* **Work order**
Pictures aside, return all of the records exactly as they stand.

* **Provided entries**

=-=-=

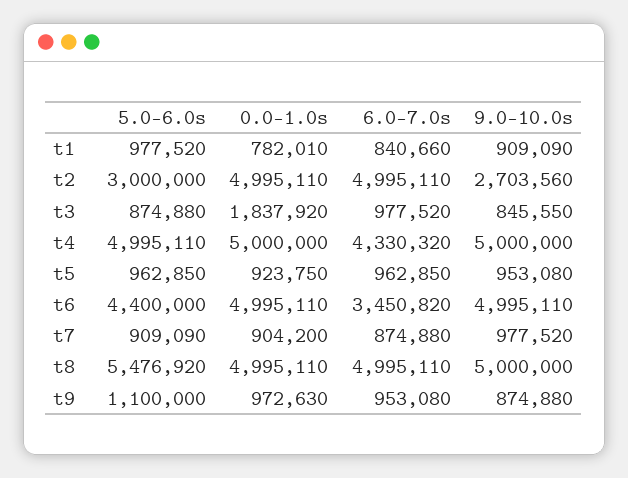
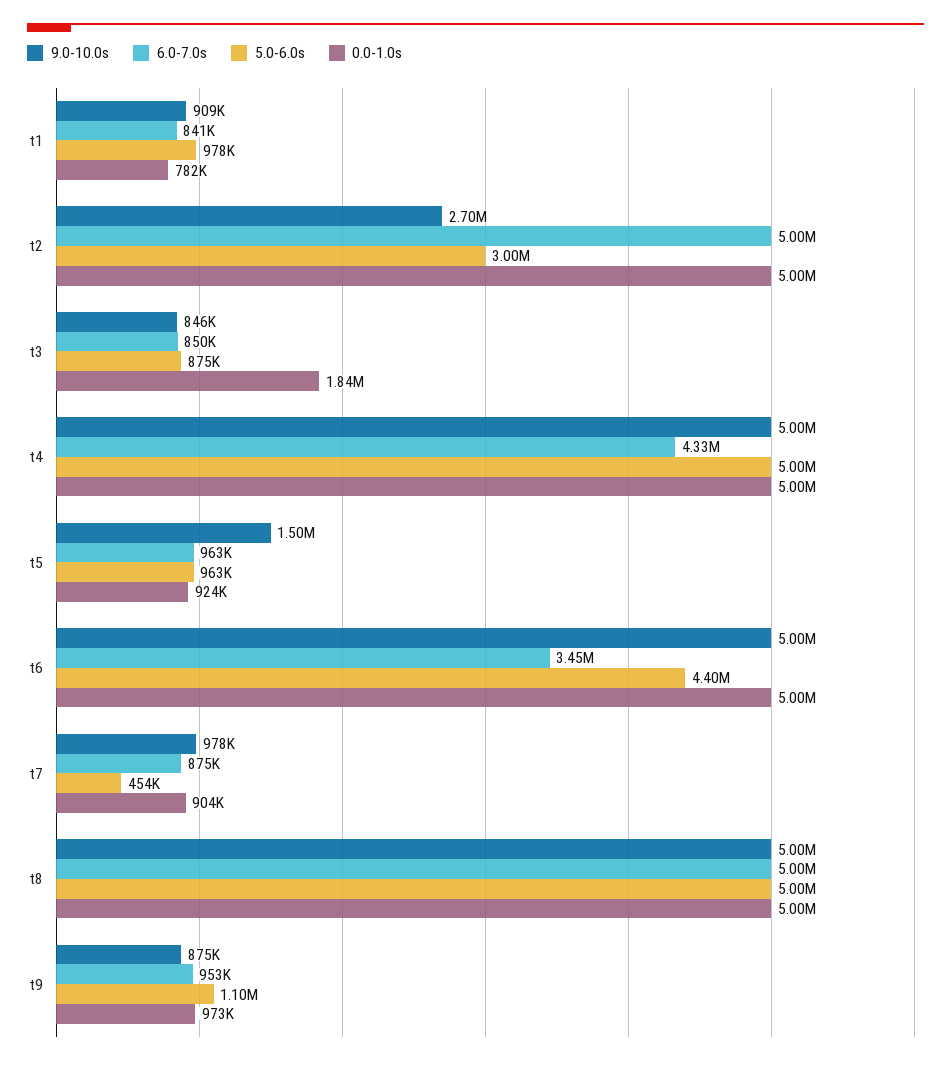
  {
    "5.0-6.0s": {
      "t1": 977520,
      "t2": 3000000,
      "t3": 874880,
      "t4": 4995110,
      "t5": 962850,
      "t6": 4400000,
-     "t7": 909090,
+     "t7": 454000,
-     "t8": 5476920,
+     "t8": 5000000,
      "t9": 1100000
    },
    "0.0-1.0s": {
      "t1": 782010,
      "t2": 4995110,
      "t3": 1837920,
      "t4": 5000000,
      "t5": 923750,
      "t6": 4995110,
      "t7": 904200,
      "t8": 4995110,
      "t9": 972630
    },
    "6.0-7.0s": {
      "t1": 840660,
      "t2": 4995110,
-     "t3": 977520,
+     "t3": 850000,
      "t4": 4330320,
      "t5": 962850,
      "t6": 3450820,
      "t7": 874880,
      "t8": 4995110,
      "t9": 953080
    },
    "9.0-10.0s": {
      "t1": 909090,
      "t2": 2703560,
      "t3": 845550,
      "t4": 5000000,
-     "t5": 953080,
+     "t5": 1500000,
      "t6": 4995110,
      "t7": 977520,
      "t8": 5000000,
      "t9": 874880
    }
  }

=-=-=

* **Solution for this exercise**
  {
    "5.0-6.0s": {
      "t1": 977520,
      "t2": 3000000,
      "t3": 874880,
      "t4": 4995110,
      "t5": 962850,
      "t6": 4400000,
-     "t7": 909090,
+     "t7": 454000,
-     "t8": 5476920,
+     "t8": 5000000,
      "t9": 1100000
    },
    "0.0-1.0s": {
      "t1": 782010,
      "t2": 4995110,
      "t3": 1837920,
      "t4": 5000000,
      "t5": 923750,
      "t6": 4995110,
      "t7": 904200,
      "t8": 4995110,
      "t9": 972630
    },
    "6.0-7.0s": {
      "t1": 840660,
      "t2": 4995110,
-     "t3": 977520,
+     "t3": 850000,
      "t4": 4330320,
      "t5": 962850,
      "t6": 3450820,
      "t7": 874880,
      "t8": 4995110,
      "t9": 953080
    },
    "9.0-10.0s": {
      "t1": 909090,
      "t2": 2703560,
      "t3": 845550,
      "t4": 5000000,
-     "t5": 953080,
+     "t5": 1500000,
      "t6": 4995110,
      "t7": 977520,
      "t8": 5000000,
      "t9": 874880
    }
  }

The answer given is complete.